Framemaking for the Fire Judges: an abstract by Gerry Alabone
by The Frame Blog
Crest of frame made by Mary Ashfield, 1671, for John Michael Wright, portrait of Fire Judge Sir Thomas Twisden, with others of the same series at the store of Arnold Wiggins & Sons, 2016
Following the Great Fire of London, judges were appointed to adjudicate on the property and compensation disputes which followed. The City Corporation decided to mark the work of these ‘Fire Judges’ by commissioning John Michael Wright to paint a total of twenty-two full-length portraits, completed between 1670 and 1675.
The City’s accounts name five framemakers who carved and gilded the fashionable Auricular-style frames of these portraits. Interestingly, three of these framemakers were women. This large and important series, framed in an apparently unique pattern, hung in the newly reconstructed Great Hall of Guildhall for more than a hundred years.
The records state the specific maker for only two of the frames. For this paper, images of the frames for the whole series were collected and the frames themselves examined where possible. This matching series of frames clearly all derive from one common pattern; however, there are significantly different design and construction characteristics among them. In this way, it has been possible to group the frames. Using this and the (incomplete) record of the number of frames supplied by each framemaker, this paper seeks to ascribe each frame to one of the makers listed. The characteristics common to the whole series are considered, as well as those relating to the groupings. Very close similarities in size and shape of particular ornament make it likely that stencils were used for transferring the design across a frame when setting out, as well as within, and possibly between, groups of frames in the series.
From the beginning of the 19th century, the paintings were moved around Guildhall, and the frames redecorated several times, until all but two were deaccessioned and dispersed in 1952. Paintings were presented variously to Inns of Court or individuals; several of the most degraded canvases were destroyed, and some cut-down.
In contrast, their interesting and robustly-made frames, mostly of oak, fared significantly better, and all twenty-two survive in some form. Seven of the frames remain with the framemaking firm of Arnold Wiggins & Sons, which bought them in 1952; two have been resold; and thirteen do still contain Fire Judges – and are now hung across the City. The survival of this high-status series of English picture frames, and important records as to their makers, is remarkable. Whilst no frames similar to those of the Fire Judges have been found, this paper will make some comparisons to frames on paintings by Lely and Kneller.
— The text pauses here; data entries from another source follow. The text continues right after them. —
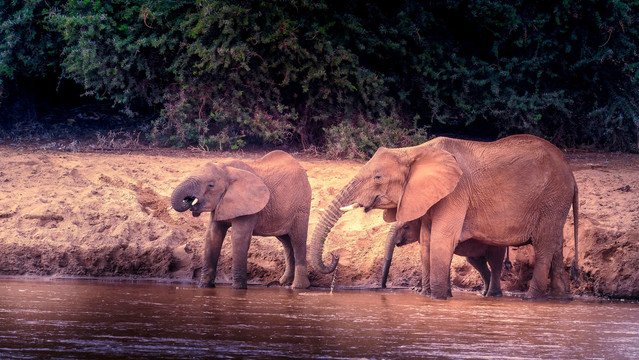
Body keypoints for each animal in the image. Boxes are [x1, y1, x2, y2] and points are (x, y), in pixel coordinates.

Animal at [170, 150, 310, 290]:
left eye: (211, 185)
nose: (189, 200)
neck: (226, 169)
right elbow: (212, 236)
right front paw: (204, 286)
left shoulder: (249, 205)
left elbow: (238, 237)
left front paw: (238, 288)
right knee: (286, 242)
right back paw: (284, 282)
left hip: (301, 208)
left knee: (298, 241)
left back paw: (298, 287)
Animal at [312, 134, 580, 300]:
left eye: (378, 177)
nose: (334, 256)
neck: (415, 151)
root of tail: (571, 174)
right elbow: (427, 242)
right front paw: (428, 296)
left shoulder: (456, 192)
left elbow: (441, 241)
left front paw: (438, 298)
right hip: (555, 203)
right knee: (555, 247)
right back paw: (561, 298)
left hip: (552, 198)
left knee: (544, 247)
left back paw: (532, 299)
Gerry Alabone is Senior Conservator (furniture & frames) with the National Trust, based at their new national Knole Conservation Studio. After studying painting at Bath Academy of Art, he was employed in the framemaking trade and public galleries before studying conservation at London Guildhall University. Gerry was Lead Frames Conservator at the City of London’s Guildhall Art Gallery, Head of Frames Conservation at Tate, and Joint Chair of the Institute of Conservation Gilding & Decorative Surfaces Group. He is also Lead Lecturer of wood conservation at the City & Guilds of London Art School. His research concentrates on how we understand, manage and communicate the assistance that frames give to paintings within their settings.